For the past two years, the North East CCAC (CCAC) and North East Specialized Geriatric Services (NESGS) have been working collaboratively to develop and support their community partnership.
"We have an important mutual goal – the best possible community care for our geriatric patients. The best way to do this is to establish a combined care model and work towards that goal from the same page," explains North East CCAC Manager, Care Coordination, Marta Milks.
What this means is that the North East CCAC and NESGS have committed to a partnership that strives to ensure that the most appropriate medical and community supports are accessed for our most fragile geriatric population allowing them to age in place for as long as possible.

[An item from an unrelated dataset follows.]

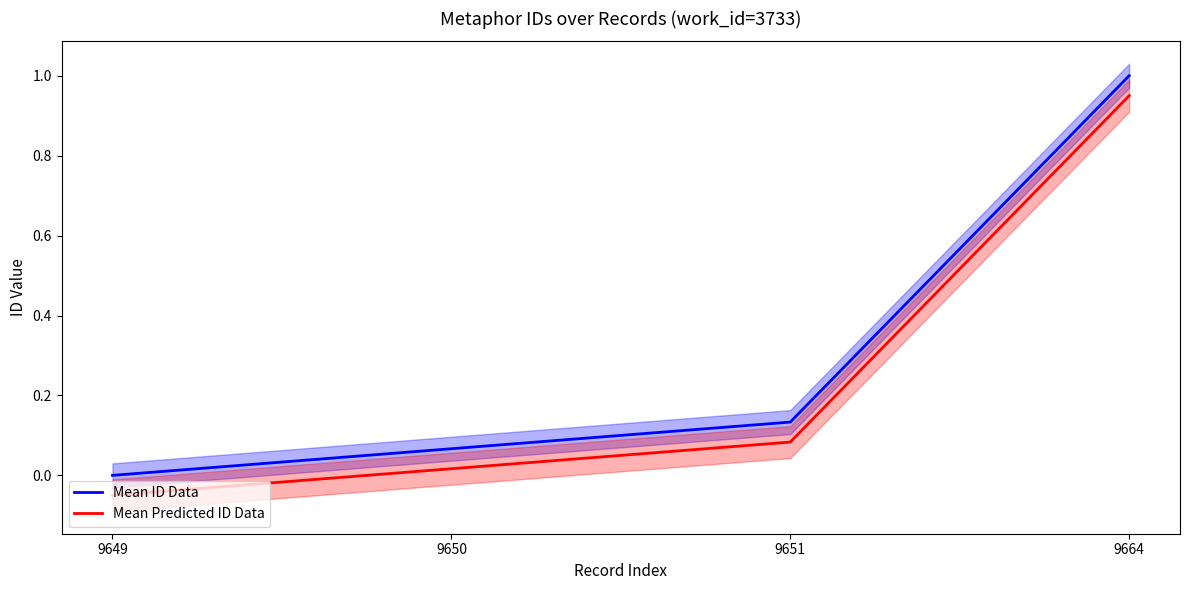

True or false: Mean Predicted ID Data and Mean ID Data cross at least once.

False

As the integration continues a North East CCAC Complex Care Coordinator is now working from NESGS, dedicated to a growing portion of the mutually serviced population of Complex patients. CCAC Care Coordinator Valerie Chabot attends weekly NESGS case conferencing meetings and maintains close contact and open communication with NESGS staff.
"Working with the geriatric specialists from NESGS helps me expand my knowledge and skills, which I can then apply while working with my frail geriatric patients. In turn, I am a resource to them as to what CCAC services are available and how to connect their patients with these services. This exchange is really great for patients," says Chabot.
Recently, the two agencies have been involved in extensive working sessions, with the focus on promoting information sharing and planning.
Patients benefit by having to undergo fewer assessments, as NESGS specialists and CCAC staff are able to coordinate visits, reducing fatigue and frustration for both patients and caregivers. Sharing information also increases the opportunities to monitor health and progress of patients.
In one recent case, for example, the CCAC was able to identify that a cognitively impaired frail elderly patient of the NESGS and CCAC had been hospitalized. In being able to share this information with NESGS, both teams were able to work with hospital staff and the physician to share information about the current care plan. This ensured there was a good understanding as to the work that had already taken place between NESGS and the family, what medications had been prescribed to the patient, and what supports and services were already in place or would be available upon discharge.
Chabot, an experienced community care coordinator who has worked extensively with geriatric patients, applauds the partnership and its benefits for all involved, especially for the patients who simply wish to stay in their homes as long as possible.
"This is truly the proverbial win-win-win. We want to reduce the risk of Emergency Department visits and hospitalizations for our frail geriatric patients, and provide the best chance for a discharge home when we cannot avoid it. If we can keep some of these frail elderly patients safe in their homes and delay or avoid an admission to a long-term care home, then we will all have achieved success. That's a goal worth working towards."